(Records provided)
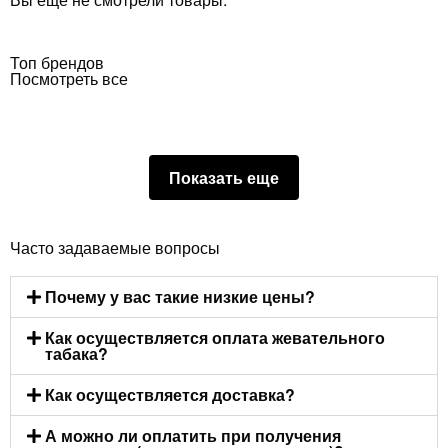
Топ брендов
Посмотреть все
Показать еще
Часто задаваемые вопросы
Почему у вас такие низкие цены?
Как осуществляется оплата жевательного
табака?
Как осуществляется доставка?
А можно ли оплатить при получения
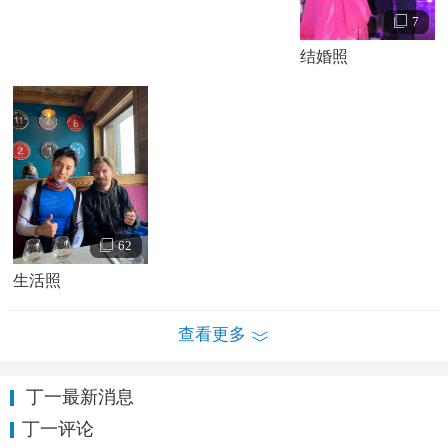
7
丁一个人资料简介 丁一家庭背景 丁一写真照片
结婚照
丁一情感经历：
丁一老婆：白冰
2012年，丁一与中国内地女演员
白冰
在香港相识，虽然两人
相恋，并于纽约帝国大厦上向白冰求婚成功。
2013年12月10日，丁一与白冰在商丘华驰粤海酒店举行了婚
宴。
2014年4月22日，丁一与白冰的女儿诞生，女儿的小名叫
62
做“一一”。
生活照
有传言丁一已经和白冰低调离婚，丁一的微博也已经修改为
单身，究竟有没有离婚双方都并正式公开。
查看更多
丁一最新消息
丁一评论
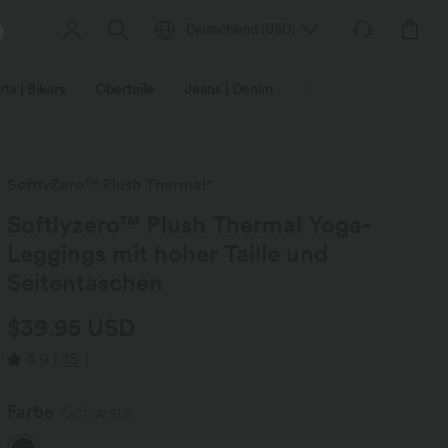
Deutschland
(
USD
)
ts | Bikers
Oberteile
Jeans | Denim
Leggings
Plus-Size
SoftlyZero™ Plush Thermal*
Softlyzero™ Plush Thermal Yoga-
Leggings mit hoher Taille und
Seitentaschen
$39.95 USD
4.9
(
15
)
Farbe
Schwarz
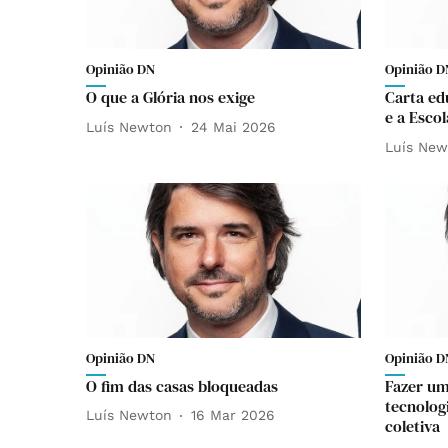
Opinião DN
Opinião D
O que a Glória nos exige
Carta ed
e a Escol
Luís Newton
24 Mai 2026
Luís New
Opinião DN
Opinião D
O fim das casas bloqueadas
Fazer um
tecnologi
Luís Newton
16 Mar 2026
coletiva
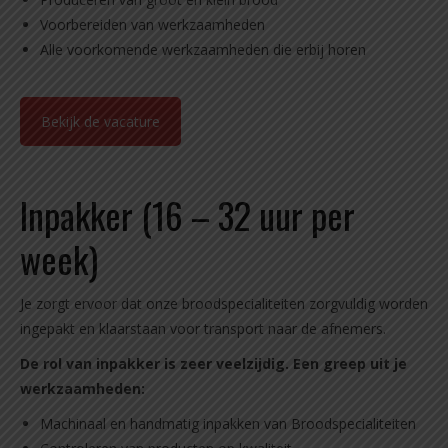
Voorbereiden van werkzaamheden
Alle voorkomende werkzaamheden die erbij horen
Bekijk de vacature
Inpakker (16 – 32 uur per
week)
Je zorgt ervoor dat onze broodspecialiteiten zorgvuldig worden
ingepakt en klaarstaan voor transport naar de afnemers.
De rol van inpakker is zeer veelzijdig. Een greep uit je
werkzaamheden:
Machinaal en handmatig inpakken van Broodspecialiteiten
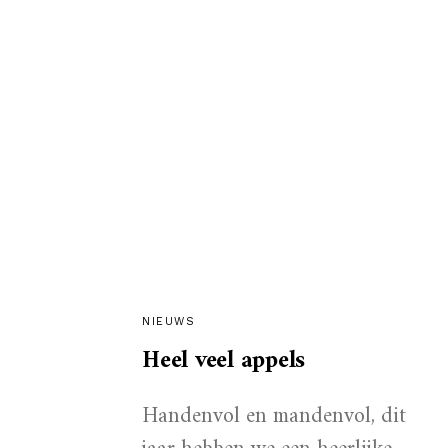
NIEUWS
Heel veel appels
Handenvol en mandenvol, dit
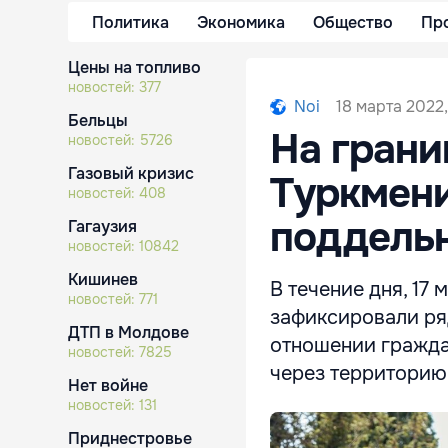
Политика
Экономика
Общество
Пр
Цены на топливо
новостей:
377
18 марта 2022,
Noi
Бельцы
На грани
новостей:
5726
Газовый кризис
Туркмен
новостей:
408
поддель
Гагаузия
новостей:
10842
Кишинев
В течение дня, 17
новостей:
771
зафиксировали ря
ДТП в Молдове
отношении гражда
новостей:
7825
через территорию
Нет войне
новостей:
131
Приднестровье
(End Records provided)
For every line above, produce an exact transcription that omits the images.

[Output below]
Топ брендов
Посмотреть все
Показать еще
Часто задаваемые вопросы
Почему у вас такие низкие цены?
Как осуществляется оплата жевательного
табака?
Как осуществляется доставка?
А можно ли оплатить при получения
7
丁一个人资料简介 丁一家庭背景 丁一写真照片
结婚照
丁一情感经历：
丁一老婆：白冰
2012年，丁一与中国内地女演员
白冰
在香港相识，虽然两人
相恋，并于纽约帝国大厦上向白冰求婚成功。
2013年12月10日，丁一与白冰在商丘华驰粤海酒店举行了婚
宴。
2014年4月22日，丁一与白冰的女儿诞生，女儿的小名叫
62
做“一一”。
生活照
有传言丁一已经和白冰低调离婚，丁一的微博也已经修改为
单身，究竟有没有离婚双方都并正式公开。
查看更多
丁一最新消息
丁一评论
Deutschland
(
USD
)
ts | Bikers
Oberteile
Jeans | Denim
Leggings
Plus-Size
SoftlyZero™ Plush Thermal*
Softlyzero™ Plush Thermal Yoga-
Leggings mit hoher Taille und
Seitentaschen
$39.95 USD
4.9
(
15
)
Farbe
Schwarz
Opinião DN
Opinião D
O que a Glória nos exige
Carta ed
e a Escol
Luís Newton
24 Mai 2026
Luís New
Opinião DN
Opinião D
O fim das casas bloqueadas
Fazer um
tecnologi
Luís Newton
16 Mar 2026
coletiva
Voorbereiden van werkzaamheden
Alle voorkomende werkzaamheden die erbij horen
Bekijk de vacature
Inpakker (16 – 32 uur per
week)
Je zorgt ervoor dat onze broodspecialiteiten zorgvuldig worden
ingepakt en klaarstaan voor transport naar de afnemers.
De rol van inpakker is zeer veelzijdig. Een greep uit je
werkzaamheden:
Machinaal en handmatig inpakken van Broodspecialiteiten
NIEUWS
Heel veel appels
Handenvol en mandenvol, dit
Политика
Экономика
Общество
Пр
Цены на топливо
новостей:
377
18 марта 2022,
Noi
Бельцы
На грани
новостей:
5726
Газовый кризис
Туркмен
новостей:
408
поддель
Гагаузия
новостей:
10842
Кишинев
В течение дня, 17
новостей:
771
зафиксировали ря
ДТП в Молдове
отношении гражда
новостей:
7825
через территорию
Нет войне
новостей:
131
Приднестровье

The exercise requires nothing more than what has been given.